# Data:

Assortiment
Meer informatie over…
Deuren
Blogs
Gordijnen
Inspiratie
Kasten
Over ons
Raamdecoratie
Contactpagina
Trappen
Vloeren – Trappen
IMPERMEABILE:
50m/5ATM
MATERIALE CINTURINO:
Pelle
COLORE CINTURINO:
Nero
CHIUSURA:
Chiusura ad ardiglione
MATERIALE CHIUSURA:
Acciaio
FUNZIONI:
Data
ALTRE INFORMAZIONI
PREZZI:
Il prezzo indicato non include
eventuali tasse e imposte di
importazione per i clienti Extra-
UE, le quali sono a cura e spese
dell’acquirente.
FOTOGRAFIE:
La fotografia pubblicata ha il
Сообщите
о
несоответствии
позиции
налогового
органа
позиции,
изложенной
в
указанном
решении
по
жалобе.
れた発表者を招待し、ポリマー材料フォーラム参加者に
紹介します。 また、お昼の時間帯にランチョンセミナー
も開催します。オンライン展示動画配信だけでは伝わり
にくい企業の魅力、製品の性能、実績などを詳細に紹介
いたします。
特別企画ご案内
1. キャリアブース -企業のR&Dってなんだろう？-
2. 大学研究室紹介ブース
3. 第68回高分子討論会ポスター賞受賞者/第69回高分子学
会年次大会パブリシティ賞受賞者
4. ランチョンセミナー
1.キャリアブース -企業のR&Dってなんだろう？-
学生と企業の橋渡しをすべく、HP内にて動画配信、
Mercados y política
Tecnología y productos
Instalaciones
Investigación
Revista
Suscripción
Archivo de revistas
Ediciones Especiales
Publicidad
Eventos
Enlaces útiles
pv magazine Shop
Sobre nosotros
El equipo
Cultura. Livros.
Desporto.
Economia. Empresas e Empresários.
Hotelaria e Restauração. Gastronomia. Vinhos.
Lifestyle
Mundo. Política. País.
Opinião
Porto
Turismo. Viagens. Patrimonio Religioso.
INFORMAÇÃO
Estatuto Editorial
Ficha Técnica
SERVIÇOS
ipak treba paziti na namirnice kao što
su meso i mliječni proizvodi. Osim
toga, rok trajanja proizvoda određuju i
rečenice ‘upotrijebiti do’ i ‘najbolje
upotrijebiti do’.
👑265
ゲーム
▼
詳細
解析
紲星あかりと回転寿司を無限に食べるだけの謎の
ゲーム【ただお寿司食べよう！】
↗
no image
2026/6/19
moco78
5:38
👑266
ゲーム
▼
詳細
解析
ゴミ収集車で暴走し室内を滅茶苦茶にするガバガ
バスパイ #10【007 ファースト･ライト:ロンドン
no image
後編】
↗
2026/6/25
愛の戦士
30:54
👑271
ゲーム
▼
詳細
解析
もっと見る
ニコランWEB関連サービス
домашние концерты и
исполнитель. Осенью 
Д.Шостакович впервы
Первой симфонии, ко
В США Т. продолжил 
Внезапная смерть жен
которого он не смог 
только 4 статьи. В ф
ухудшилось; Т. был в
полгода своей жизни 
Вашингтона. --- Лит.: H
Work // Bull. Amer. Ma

# How to complete this task:
Set the records down again in full, exactly as they read.

# Response to the task:
Assortiment
Meer informatie over…
Deuren
Blogs
Gordijnen
Inspiratie
Kasten
Over ons
Raamdecoratie
Contactpagina
Trappen
Vloeren – Trappen
IMPERMEABILE:
50m/5ATM
MATERIALE CINTURINO:
Pelle
COLORE CINTURINO:
Nero
CHIUSURA:
Chiusura ad ardiglione
MATERIALE CHIUSURA:
Acciaio
FUNZIONI:
Data
ALTRE INFORMAZIONI
PREZZI:
Il prezzo indicato non include
eventuali tasse e imposte di
importazione per i clienti Extra-
UE, le quali sono a cura e spese
dell’acquirente.
FOTOGRAFIE:
La fotografia pubblicata ha il
Сообщите
о
несоответствии
позиции
налогового
органа
позиции,
изложенной
в
указанном
решении
по
жалобе.
れた発表者を招待し、ポリマー材料フォーラム参加者に
紹介します。 また、お昼の時間帯にランチョンセミナー
も開催します。オンライン展示動画配信だけでは伝わり
にくい企業の魅力、製品の性能、実績などを詳細に紹介
いたします。
特別企画ご案内
1. キャリアブース -企業のR&Dってなんだろう？-
2. 大学研究室紹介ブース
3. 第68回高分子討論会ポスター賞受賞者/第69回高分子学
会年次大会パブリシティ賞受賞者
4. ランチョンセミナー
1.キャリアブース -企業のR&Dってなんだろう？-
学生と企業の橋渡しをすべく、HP内にて動画配信、
Mercados y política
Tecnología y productos
Instalaciones
Investigación
Revista
Suscripción
Archivo de revistas
Ediciones Especiales
Publicidad
Eventos
Enlaces útiles
pv magazine Shop
Sobre nosotros
El equipo
Cultura. Livros.
Desporto.
Economia. Empresas e Empresários.
Hotelaria e Restauração. Gastronomia. Vinhos.
Lifestyle
Mundo. Política. País.
Opinião
Porto
Turismo. Viagens. Patrimonio Religioso.
INFORMAÇÃO
Estatuto Editorial
Ficha Técnica
SERVIÇOS
ipak treba paziti na namirnice kao što
su meso i mliječni proizvodi. Osim
toga, rok trajanja proizvoda određuju i
rečenice ‘upotrijebiti do’ i ‘najbolje
upotrijebiti do’.
👑265
ゲーム
▼
詳細
解析
紲星あかりと回転寿司を無限に食べるだけの謎の
ゲーム【ただお寿司食べよう！】
↗
no image
2026/6/19
moco78
5:38
👑266
ゲーム
▼
詳細
解析
ゴミ収集車で暴走し室内を滅茶苦茶にするガバガ
バスパイ #10【007 ファースト･ライト:ロンドン
no image
後編】
↗
2026/6/25
愛の戦士
30:54
👑271
ゲーム
▼
詳細
解析
もっと見る
ニコランWEB関連サービス
домашние концерты и
исполнитель. Осенью 
Д.Шостакович впервы
Первой симфонии, ко
В США Т. продолжил 
Внезапная смерть жен
которого он не смог 
только 4 статьи. В ф
ухудшилось; Т. был в
полгода своей жизни 
Вашингтона. --- Лит.: H
Work // Bull. Amer. Ma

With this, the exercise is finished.